**Exercise inputs**
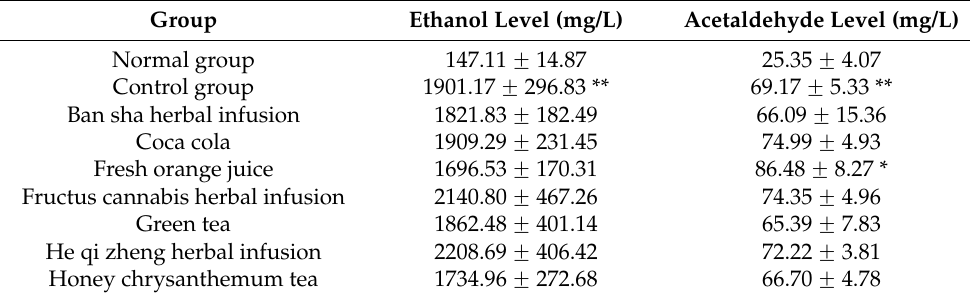
Table 1. Effects of the 20 selected beverages on ethanol and acetaldehyde level in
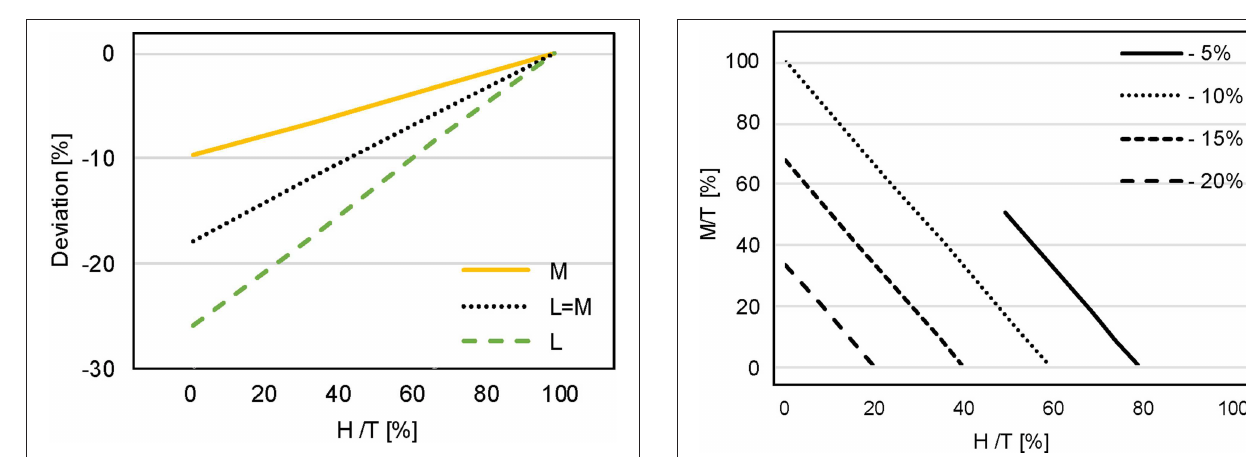
FIGURE 1 | Deviation of the annual heating demand from the benchmark, depending on the fraction of H, M, and L in total population. Reproduced from Mahdavi et al. (2018) with permission from A. Mahdavi, M. Taheri, and F. Tahmasebi.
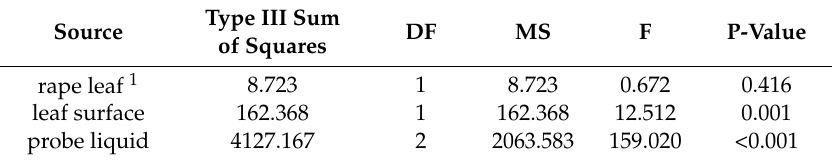
Table 5. Effect of rape leaf, leaf surface, and probe liquid on contact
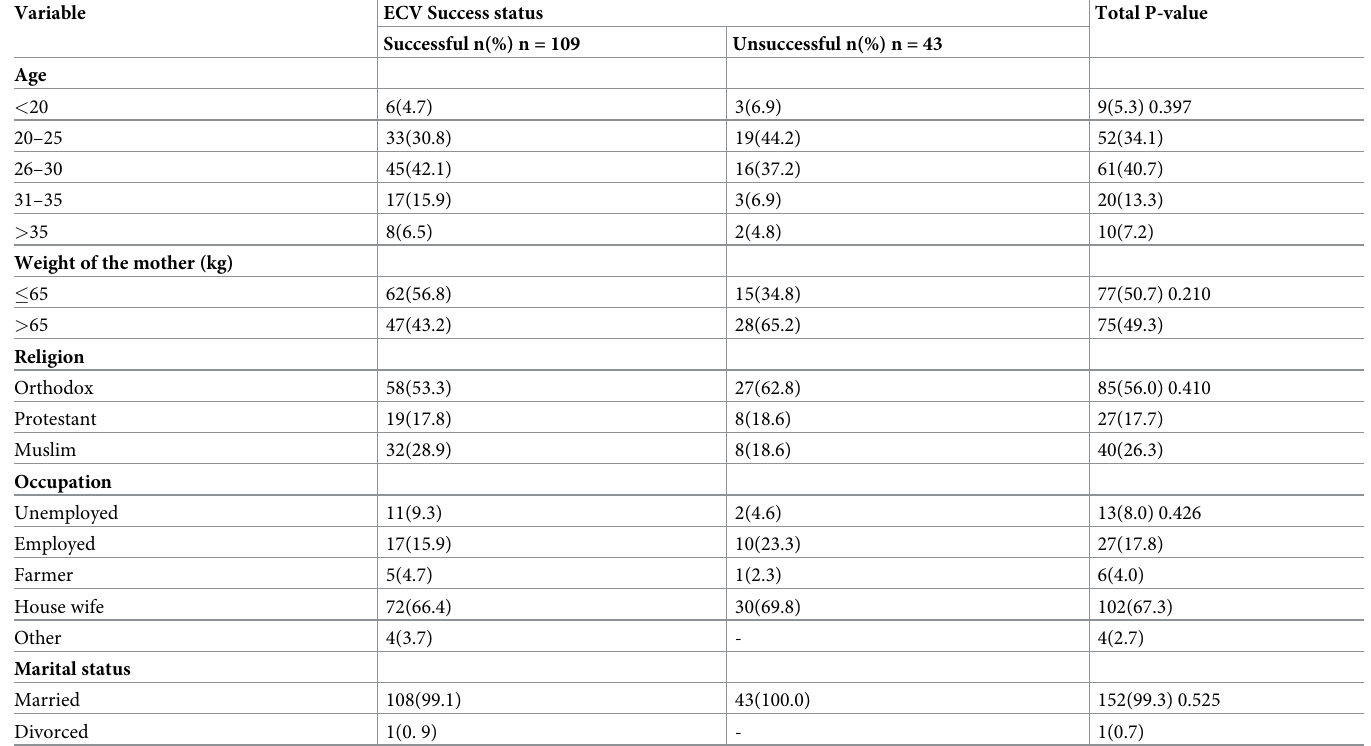
Table 1. Distribution of socio-demographic characteristics of study participants.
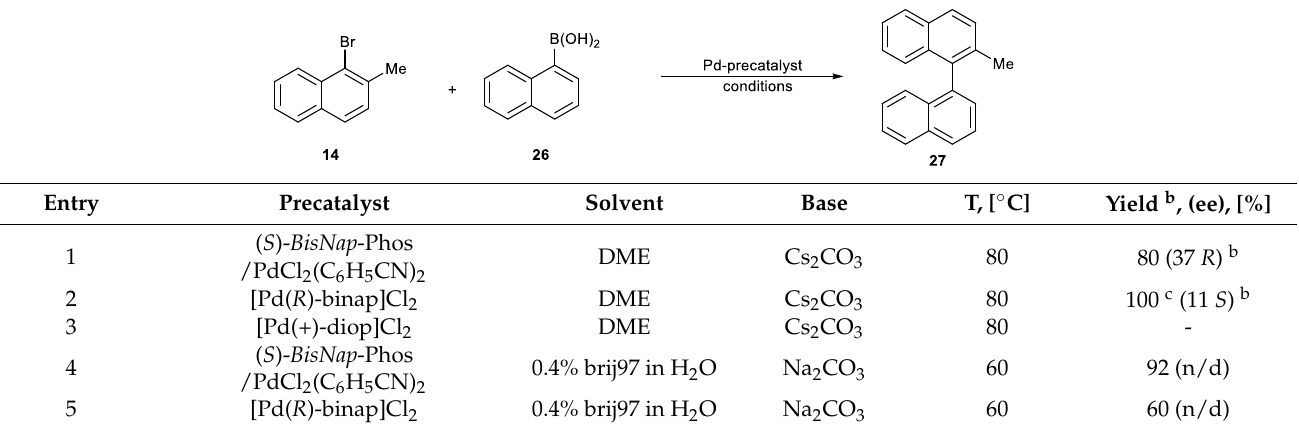
Table 12. Ligand activity in asymmetric synthesis of 2-methyl-1,1′ -binaphthyl ( 27 ) a .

**Work item**
Please output the listing above in full, exactly as given, without its images.

**Written solution**
Table 1. Effects of the 20 selected beverages on ethanol and acetaldehyde level in
FIGURE 1 | Deviation of the annual heating demand from the benchmark, depending on the fraction of H, M, and L in total population. Reproduced from Mahdavi et al. (2018) with permission from A. Mahdavi, M. Taheri, and F. Tahmasebi.
Table 5. Effect of rape leaf, leaf surface, and probe liquid on contact
Table 1. Distribution of socio-demographic characteristics of study participants.
Table 12. Ligand activity in asymmetric synthesis of 2-methyl-1,1′ -binaphthyl ( 27 ) a .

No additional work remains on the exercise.